John Ewing, who served as the executive director of the American Mathematical Society for fifteen years, told me that he is perplexed by educators’ “infatuation with data,” their faith that it is more authoritative than using their own judgment. He explains the problem in terms of Campbell’s law, a principle that describes the risks of using a single indicator to measure complex social phenomena: the greater the value placed on a quantitative measure, like test scores, the more likely it is that the people using it and the process it measures will be corrupted. “The end goal of education isn’t to get students to answer the right number of questions,” he said. “The goal is to have curious and creative students who can function in life.”

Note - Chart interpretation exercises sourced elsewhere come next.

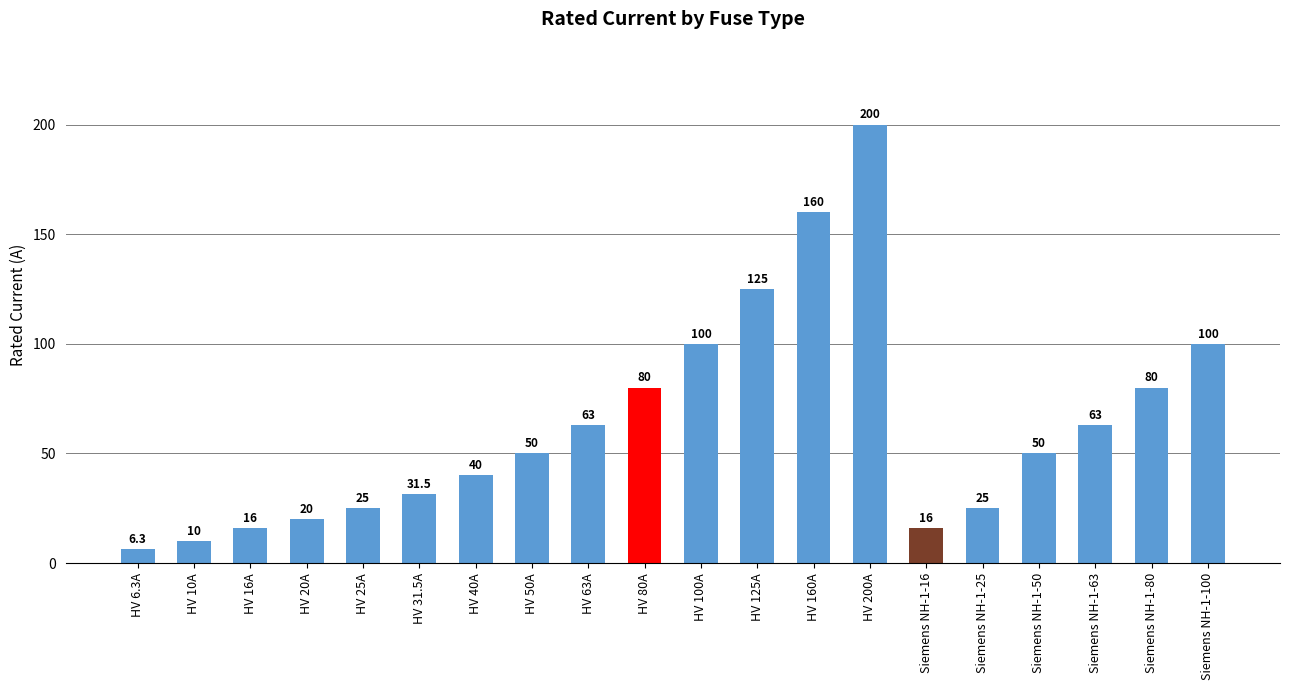

The value at Siemens NH-1-100 is 100.0. True or false?

True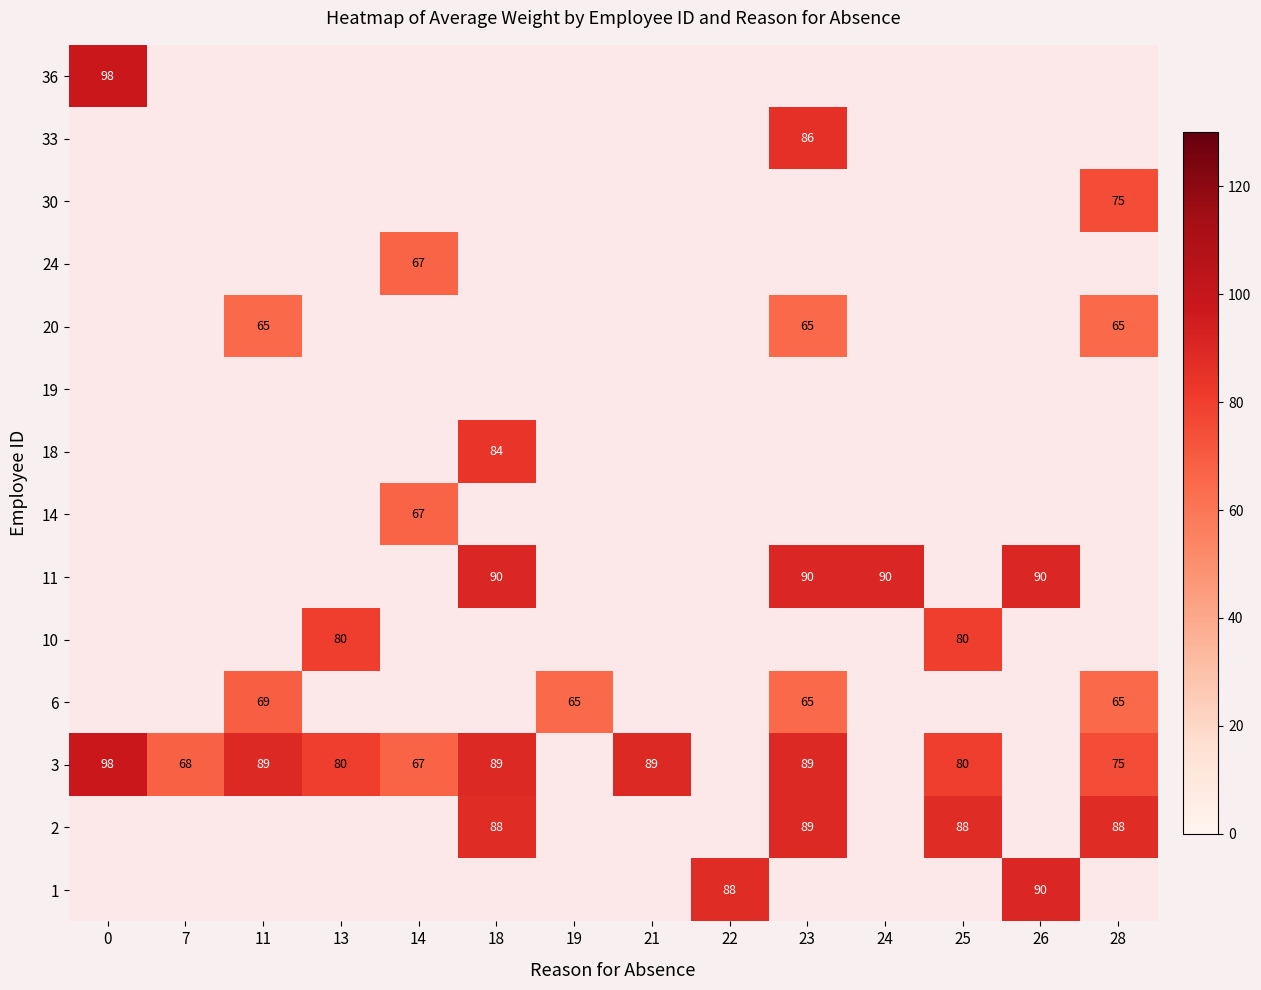

Is the value of 3 at 0 greater than the value of 20 at 23?

Yes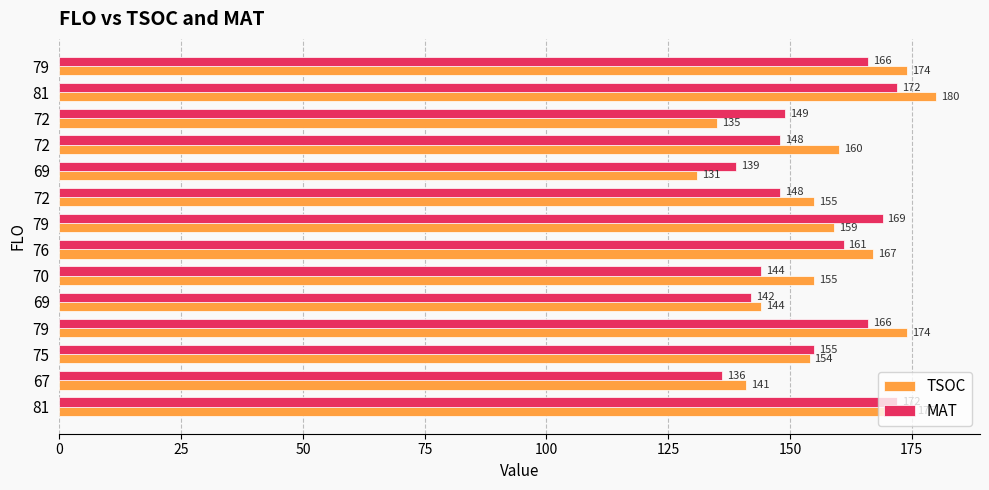

Count the number of categories in the chart.

14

I don’t know much about the US education system, but this lengthy feature in the New Yorker paints a hair-raising (and at times depressing) picture of a rigidly data-driven monster corrupting everyone it touches.

There’s a general principle here, that any time you build a system you have to think through what exploits of that system would look like, and how you’re going to guard against them. But what emerges here is less a picture of people conspiring for personal gain, rather people fighting the system to provide the evidence it requires that they’re doing the right thing anyway:

To [the mother of a teacher who corrected students’ exam papers], his decision to cheat was an act of civil disobedience. She told him that as soon as she heard about cheating in Atlanta she thought, “I bet my son was part of that.”

The villain of the story isn’t so much corrupt public officials as the insidious temptation of performance metrics. How close is the correlation between things you can measure, and the outcomes you want to achieve?

As the Wikipedia page on Campbell’s Law points out, there’s a parallel in the way the lofty goal of ‘evidence-based policy’ degrades into ‘policy-based evidence.’